HOW I CAME TO LOVE KELLY SAND’S SISTER
Alex McElroy

With bright little knives the doctors opened her stomach — Julie’s — and ripped the kid from her womb. The boy was sent to an impotent couple in Eugene, who named the child Sylvester. Julie named him Theo. She wasn’t allowed to contact the family.

The closed adoption was her parents’ decision. They were nervous, practical people, who felt vindicated by Julie’s condition. It confirmed what they’d always suspected. Their eldest was difficult. Weird. She needed a love that exceeded what their hearts could offer. At least they had Kelly, they thought. Their Supernova. Their scholar. Their second chance — my sweetheart.

Three months after the birth, Julie ran off to find Theo’s father: Greg Hayes. She sold some clothes and her phone to buy a backpack and bus ticket to Whitfield. She sat with her cheek to the window, its glass, fingerprint sticky, gripping her face. The bus careened through the pass. Doug firs speared the clouds. Snow fell. She nodded off, woke up muck-lipped and groggy at the Whitfield Greyhound station, a concrete bunker skirted by cracked plastic chairs bolted to asphalt. Her backpack had been stolen. But her wallet, thank God, remained lumped in her pocket.

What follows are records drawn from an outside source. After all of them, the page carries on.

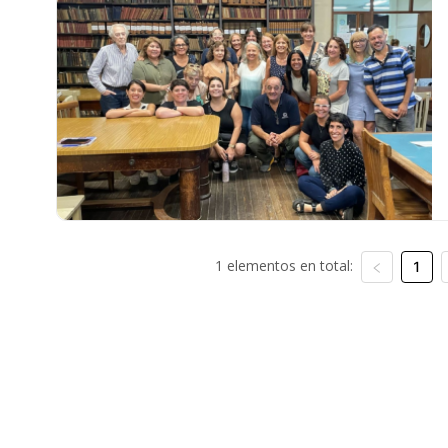
1 elementos en total:
1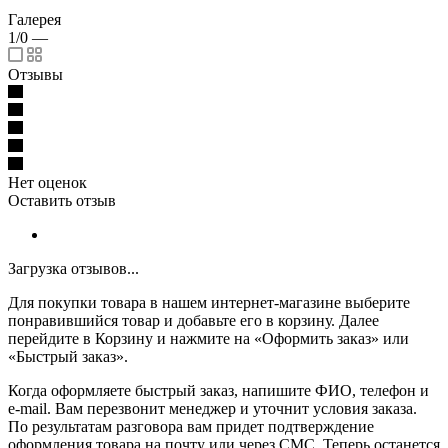
Галерея
1/0
—
Отзывы
Нет оценок
Оставить отзыв
Загрузка отзывов...
Для покупки товара в нашем интернет-магазине выберите
понравившийся товар и добавьте его в корзину. Далее
перейдите в Корзину и нажмите на «Оформить заказ» или
«Быстрый заказ».
Когда оформляете быстрый заказ, напишите ФИО, телефон и
e-mail. Вам перезвонит менеджер и уточнит условия заказа.
По результатам разговора вам придет подтверждение
оформления товара на почту или через СМС. Теперь останется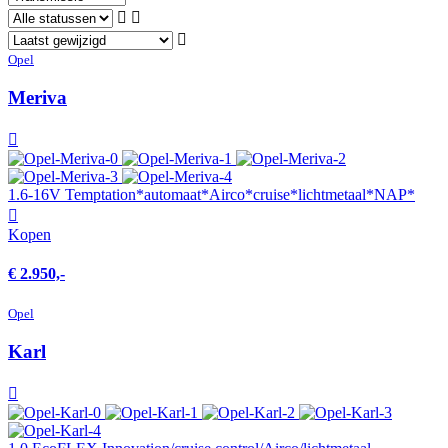
Opel
Meriva
1.6-16V Temptation*automaat*Airco*cruise*lichtmetaal*NAP*
Kopen
€ 2.950,-
Opel
Karl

Julie booked four nights at a motel called Paradise Loft. Her room smelled like roses watered with bleach. There were cats trapped in her wall. She phoned the front desk. “How do you know?” the manager asked. She held the receiver to the wall: the muffled distress of the mother, tender mews of her kittens. “You will get used to it,” he said. “Everyone does.”